It is not like what Babangida said about the power sector was false.  He said Obasanjo “spent” $16 billion on the power sector (electricity generation) and nothing to show for it.  In fact, I remember Obasanjo jetting to New York immediately after he was elected in 1999, and addressing Nigerians and boasting how he was going to spend $16 billion and boosting Nigeria’s electricity supply from its current 2,500 megawatts to 5,000 in his first four years in office.  The actual count when Obasanjo was forced to leave after  eight years was 2000 megawatts.  So tell us where the $16 billion went.  Of course, you can rest assured that this would not sit well with a megalomaniac.

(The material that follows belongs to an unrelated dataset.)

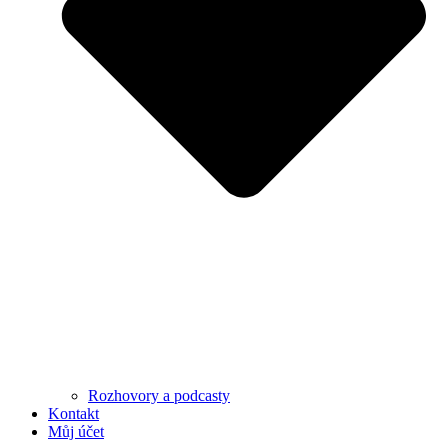
Rozhovory a podcasty
Kontakt
Můj účet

First, Obasanjo quoted the Bible about not replying to a fool lest you become a fool yourself.  But his own ego couldn’t stop him.  He couldn’t restrain himself. He said, “Normally when I read these things I don’t believe them. Yesterday (Wednesday), when somebody phoned me and said this was what he (Babangida) said, I said, ‘Don’t believe it.’ They got me the newspapers and I read them. It’s a bit unlike Babangida. But if Babangida has decided, on becoming a septuagenarian, that he will be a fool, I think one should probably do what the Bible says in Proverbs Chapter 26, verse 4. It says don’t answer a fool because you may also become like him.

“When you go to the same Proverbs Chapter 26 verse 5, it says answer a fool so that he will not think he’s a wise man. So, I am now torn between which of the two verses I should follow in this respect.”  So, who is the more foolish – Babangida or Obasanjo?  It reminds one of the story of the man who went swimming in a stream. He took off his clothes and went into the water.  A mad man approached and took off with his clothes.  The swimmer saw him and chased after him.  When they reached the town, everybody began shouting “crazy men, crazy men” are running around naked.

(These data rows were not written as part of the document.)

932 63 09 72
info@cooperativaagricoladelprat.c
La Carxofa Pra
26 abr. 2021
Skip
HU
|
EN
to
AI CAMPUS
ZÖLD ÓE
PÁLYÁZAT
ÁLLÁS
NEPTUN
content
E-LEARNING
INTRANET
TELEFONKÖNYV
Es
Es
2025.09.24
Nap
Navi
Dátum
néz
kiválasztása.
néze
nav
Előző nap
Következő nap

Babangida fired back and called Obasanjo a “greater fool.” “We do not want to believe that he (Obasanjo) truly said that, but if it is true that he did say that, Nigerians know who the greatest (sic) fool is,” according to a statement attributed to him by his spokesman Prince Kassim Afegbua.

Without resorting to analyzing their so-called accomplishments, let’s look at the foolishness index of both men.  Right from the outset, Obasanjo wins a big one: he returned the government to a civilian administration.  Babangida loses a big one: he abrogated the June 12, 1993 elections that Moshood Abiola had won.  But from there, it is downhill for Obasanjo.  Since he stepped down in 1993, Babangida has maintained himself as elder statesman although he has once tried to dabble in politics.  No scandal has been following him unlike Obasanjo.  Here’s a Head of government whose son went to court and accused him of having an affair with his wife, and then his daughter, a former Nigerian senator penned a six-page letter castigating her father of serious misdeeds, including his egotistical manner.

Nigeria has many former Heads of State and their former deputies still alive, including Gen. Yakubu Gowon, Shehu Shagari, Gen. Abubakar Abdulsalami, Chief Alex Ekwueme, Alhaji Atiku Abubakar.  None of these individuals is strutting around like vainglorious peacocks who are oblivious that their stinking bottoms are wide open.  If Transparency International were to judge the two former “foolish heads of state,” on their index of foolishness, Obasanjo would be declared the greater fool.

You know the good news: Nigerians have learned to discount Obasanjo’s unstatesmanlike conduct as thuggery.